De la porcherie, on alla rejoindre la fermière au poulailler ; les enfants s’étonnèrent de voir combien toutes les bestioles de la fermière étaient peu sauvages. Les petits poulets couraient au devant de la ménagère, le coq lui-même s’empressait autour d’elle, poussant un cocorico joyeux pour appeler toutes les poules : — Voyez-vous, dit la fermière, ce sont des gourmandes, et je les gâte un peu, car il est impossible de bien élever la volaille si elle est trop sauvage.

COQ ET POULES DE BRESSE. — Cette race est une des meilleures pour l’engraissement.

En même temps, elle leur jeta une poignée de graines et toute la troupe se précipita pour en faire son profit.
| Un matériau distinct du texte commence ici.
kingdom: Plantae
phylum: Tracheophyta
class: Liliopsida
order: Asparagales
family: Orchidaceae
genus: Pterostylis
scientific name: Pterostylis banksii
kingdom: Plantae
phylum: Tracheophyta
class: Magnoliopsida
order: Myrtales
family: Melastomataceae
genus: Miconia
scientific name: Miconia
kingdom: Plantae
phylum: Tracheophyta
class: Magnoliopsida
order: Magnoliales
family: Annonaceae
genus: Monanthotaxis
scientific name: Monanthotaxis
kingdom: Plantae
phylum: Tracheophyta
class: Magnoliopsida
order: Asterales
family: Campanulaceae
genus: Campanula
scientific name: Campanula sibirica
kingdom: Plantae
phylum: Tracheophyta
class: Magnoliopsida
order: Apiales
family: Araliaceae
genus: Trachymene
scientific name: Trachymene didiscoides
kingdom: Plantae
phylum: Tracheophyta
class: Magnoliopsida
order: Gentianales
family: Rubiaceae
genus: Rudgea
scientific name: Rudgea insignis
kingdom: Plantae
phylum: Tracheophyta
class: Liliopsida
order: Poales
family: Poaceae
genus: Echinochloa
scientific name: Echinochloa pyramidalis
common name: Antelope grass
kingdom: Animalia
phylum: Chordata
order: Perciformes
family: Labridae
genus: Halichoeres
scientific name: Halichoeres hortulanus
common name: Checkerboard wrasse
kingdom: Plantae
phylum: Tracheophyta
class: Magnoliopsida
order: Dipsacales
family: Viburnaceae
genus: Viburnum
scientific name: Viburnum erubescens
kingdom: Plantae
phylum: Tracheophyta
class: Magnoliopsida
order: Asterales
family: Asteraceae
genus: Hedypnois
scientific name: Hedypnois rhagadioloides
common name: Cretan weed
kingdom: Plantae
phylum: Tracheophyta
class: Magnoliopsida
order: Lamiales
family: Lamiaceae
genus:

C’était plaisir de se promener dans la cour du poulailler, tant elle était bien tenue. — Mais aussi, dit la fermière, tous les jours, sans en excepter un seul, la cour est balayée avec soin ainsi que le poulailler. Les nids et les perchoirs sont nettoyés, l’eau est renouvelée dans l’abreuvoir : c’est pour cela que tout ce petit peuple se porte bien et prospère. Écoutez comme mes pondeuses chantent joliment.

On entendait en effet tout un gai ramage à côté des nids : le coq de loin faisait la basse, et la voix aiguë des jeunes poulettes lançait à plein gosier ce joyeux chant de triomphe qui fait que la venue d’un œuf est une fête pour tout le poulailler.

La fermière choisit vingt et une poulardes parmi les plus fines : elle était bien aise d’en vendre d’un seul coup une si belle quantité, et elle les laissa à un prix avantageux. Tout allait donc bien ; aussi notre ami Julien, en partant pour Mâcon, faisait des rêves d’or.